Collected data entries
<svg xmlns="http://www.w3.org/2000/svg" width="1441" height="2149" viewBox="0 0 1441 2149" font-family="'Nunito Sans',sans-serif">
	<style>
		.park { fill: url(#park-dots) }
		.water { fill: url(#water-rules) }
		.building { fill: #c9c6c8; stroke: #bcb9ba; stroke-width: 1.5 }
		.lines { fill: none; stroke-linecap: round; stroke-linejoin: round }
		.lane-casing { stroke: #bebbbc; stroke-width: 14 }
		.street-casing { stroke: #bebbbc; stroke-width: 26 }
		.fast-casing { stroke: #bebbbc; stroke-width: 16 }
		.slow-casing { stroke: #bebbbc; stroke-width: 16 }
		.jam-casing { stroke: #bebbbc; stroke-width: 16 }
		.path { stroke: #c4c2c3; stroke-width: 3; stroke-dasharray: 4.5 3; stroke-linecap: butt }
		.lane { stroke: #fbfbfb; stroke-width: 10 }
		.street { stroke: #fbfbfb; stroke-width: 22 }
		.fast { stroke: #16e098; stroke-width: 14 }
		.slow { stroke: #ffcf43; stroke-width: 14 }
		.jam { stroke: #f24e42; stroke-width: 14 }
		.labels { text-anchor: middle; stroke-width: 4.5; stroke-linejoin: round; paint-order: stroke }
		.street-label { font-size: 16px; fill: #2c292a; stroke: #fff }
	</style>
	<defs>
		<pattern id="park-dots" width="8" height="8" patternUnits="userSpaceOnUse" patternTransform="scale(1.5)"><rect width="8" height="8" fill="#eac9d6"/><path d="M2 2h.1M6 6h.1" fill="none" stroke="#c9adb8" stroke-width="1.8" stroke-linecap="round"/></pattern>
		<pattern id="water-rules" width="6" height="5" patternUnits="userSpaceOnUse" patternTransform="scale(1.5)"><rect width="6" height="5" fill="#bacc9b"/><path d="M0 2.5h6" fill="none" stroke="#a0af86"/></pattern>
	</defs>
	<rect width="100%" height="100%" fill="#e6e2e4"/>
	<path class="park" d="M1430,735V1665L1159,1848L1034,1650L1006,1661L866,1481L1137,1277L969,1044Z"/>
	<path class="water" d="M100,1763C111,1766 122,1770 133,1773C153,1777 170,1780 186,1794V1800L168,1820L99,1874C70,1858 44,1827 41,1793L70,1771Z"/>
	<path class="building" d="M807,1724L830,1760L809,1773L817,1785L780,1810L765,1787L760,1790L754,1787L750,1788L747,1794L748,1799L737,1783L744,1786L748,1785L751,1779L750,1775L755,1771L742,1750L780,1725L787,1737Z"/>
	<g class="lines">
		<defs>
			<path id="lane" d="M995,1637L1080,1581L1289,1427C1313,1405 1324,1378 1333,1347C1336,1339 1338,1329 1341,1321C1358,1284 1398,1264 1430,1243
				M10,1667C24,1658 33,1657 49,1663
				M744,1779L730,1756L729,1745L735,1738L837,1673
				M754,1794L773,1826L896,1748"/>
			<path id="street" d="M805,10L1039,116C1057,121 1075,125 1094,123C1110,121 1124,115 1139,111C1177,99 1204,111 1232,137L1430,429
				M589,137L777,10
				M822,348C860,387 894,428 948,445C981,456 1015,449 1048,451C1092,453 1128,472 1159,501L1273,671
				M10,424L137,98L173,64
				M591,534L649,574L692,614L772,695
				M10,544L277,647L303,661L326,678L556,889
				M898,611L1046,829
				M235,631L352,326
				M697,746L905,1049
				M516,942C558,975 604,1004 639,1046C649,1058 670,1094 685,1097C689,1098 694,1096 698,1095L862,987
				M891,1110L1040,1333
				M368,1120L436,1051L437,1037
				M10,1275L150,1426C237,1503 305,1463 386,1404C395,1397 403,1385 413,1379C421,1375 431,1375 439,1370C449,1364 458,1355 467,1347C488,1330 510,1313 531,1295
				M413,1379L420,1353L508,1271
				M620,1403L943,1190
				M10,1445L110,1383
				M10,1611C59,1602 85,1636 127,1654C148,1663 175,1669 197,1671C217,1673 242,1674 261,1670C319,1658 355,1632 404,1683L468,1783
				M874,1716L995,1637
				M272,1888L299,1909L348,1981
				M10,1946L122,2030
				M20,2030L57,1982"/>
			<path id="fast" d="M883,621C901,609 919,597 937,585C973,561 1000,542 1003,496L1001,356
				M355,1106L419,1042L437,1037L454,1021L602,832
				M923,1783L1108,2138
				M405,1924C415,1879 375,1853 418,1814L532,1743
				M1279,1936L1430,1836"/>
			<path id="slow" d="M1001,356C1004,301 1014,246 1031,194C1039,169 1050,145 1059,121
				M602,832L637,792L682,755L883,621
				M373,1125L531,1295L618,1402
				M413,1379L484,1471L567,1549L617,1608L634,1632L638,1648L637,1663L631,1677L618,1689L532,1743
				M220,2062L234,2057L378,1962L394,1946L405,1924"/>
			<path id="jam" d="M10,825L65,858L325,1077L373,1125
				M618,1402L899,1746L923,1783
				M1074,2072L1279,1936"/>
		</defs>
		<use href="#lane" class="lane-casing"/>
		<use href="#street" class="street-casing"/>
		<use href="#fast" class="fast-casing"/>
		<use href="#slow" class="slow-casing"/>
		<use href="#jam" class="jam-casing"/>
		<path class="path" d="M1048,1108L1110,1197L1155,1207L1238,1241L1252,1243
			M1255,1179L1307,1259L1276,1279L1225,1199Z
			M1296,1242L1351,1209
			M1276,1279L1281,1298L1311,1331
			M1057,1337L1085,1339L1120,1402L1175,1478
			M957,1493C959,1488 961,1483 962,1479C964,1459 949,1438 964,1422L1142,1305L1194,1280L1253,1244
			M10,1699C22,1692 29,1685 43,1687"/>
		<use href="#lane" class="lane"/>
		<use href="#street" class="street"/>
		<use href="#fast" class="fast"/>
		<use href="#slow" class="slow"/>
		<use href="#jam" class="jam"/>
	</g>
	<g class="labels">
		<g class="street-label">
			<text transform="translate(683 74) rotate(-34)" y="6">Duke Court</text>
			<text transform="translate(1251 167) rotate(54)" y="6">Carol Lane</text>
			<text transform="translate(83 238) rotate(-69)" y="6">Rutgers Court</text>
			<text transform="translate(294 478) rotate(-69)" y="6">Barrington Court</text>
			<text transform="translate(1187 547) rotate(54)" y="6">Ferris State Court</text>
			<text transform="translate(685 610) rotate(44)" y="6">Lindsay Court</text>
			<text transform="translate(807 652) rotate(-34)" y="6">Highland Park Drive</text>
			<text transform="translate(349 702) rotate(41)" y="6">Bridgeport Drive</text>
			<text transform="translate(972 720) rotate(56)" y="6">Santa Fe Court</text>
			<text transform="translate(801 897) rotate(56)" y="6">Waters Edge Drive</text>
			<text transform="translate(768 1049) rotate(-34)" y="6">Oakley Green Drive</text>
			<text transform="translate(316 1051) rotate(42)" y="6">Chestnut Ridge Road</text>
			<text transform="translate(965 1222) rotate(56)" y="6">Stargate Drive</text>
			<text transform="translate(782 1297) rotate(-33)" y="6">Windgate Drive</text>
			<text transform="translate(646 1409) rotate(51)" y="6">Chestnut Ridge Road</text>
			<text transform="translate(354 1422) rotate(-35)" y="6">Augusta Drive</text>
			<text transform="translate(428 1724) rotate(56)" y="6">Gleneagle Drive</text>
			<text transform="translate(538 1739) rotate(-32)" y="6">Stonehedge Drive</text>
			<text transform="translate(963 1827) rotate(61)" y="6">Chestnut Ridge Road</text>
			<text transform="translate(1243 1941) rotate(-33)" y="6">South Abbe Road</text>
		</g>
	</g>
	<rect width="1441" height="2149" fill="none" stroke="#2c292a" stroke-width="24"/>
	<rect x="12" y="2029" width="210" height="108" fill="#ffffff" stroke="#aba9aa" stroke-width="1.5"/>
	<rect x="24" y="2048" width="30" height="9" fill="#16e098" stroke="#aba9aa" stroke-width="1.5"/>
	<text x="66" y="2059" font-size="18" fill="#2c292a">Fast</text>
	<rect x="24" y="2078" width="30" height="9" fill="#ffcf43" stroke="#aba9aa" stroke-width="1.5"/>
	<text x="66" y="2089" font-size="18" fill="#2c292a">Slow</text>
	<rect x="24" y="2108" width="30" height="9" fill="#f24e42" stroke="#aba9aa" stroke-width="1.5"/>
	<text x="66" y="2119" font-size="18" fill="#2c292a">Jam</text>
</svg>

== Exercise objective ==
Every line that contains the string "lines" should be copied from the records.

== Result of this exercise ==
		.lines { fill: none; stroke-linecap: round; stroke-linejoin: round }
	<g class="lines">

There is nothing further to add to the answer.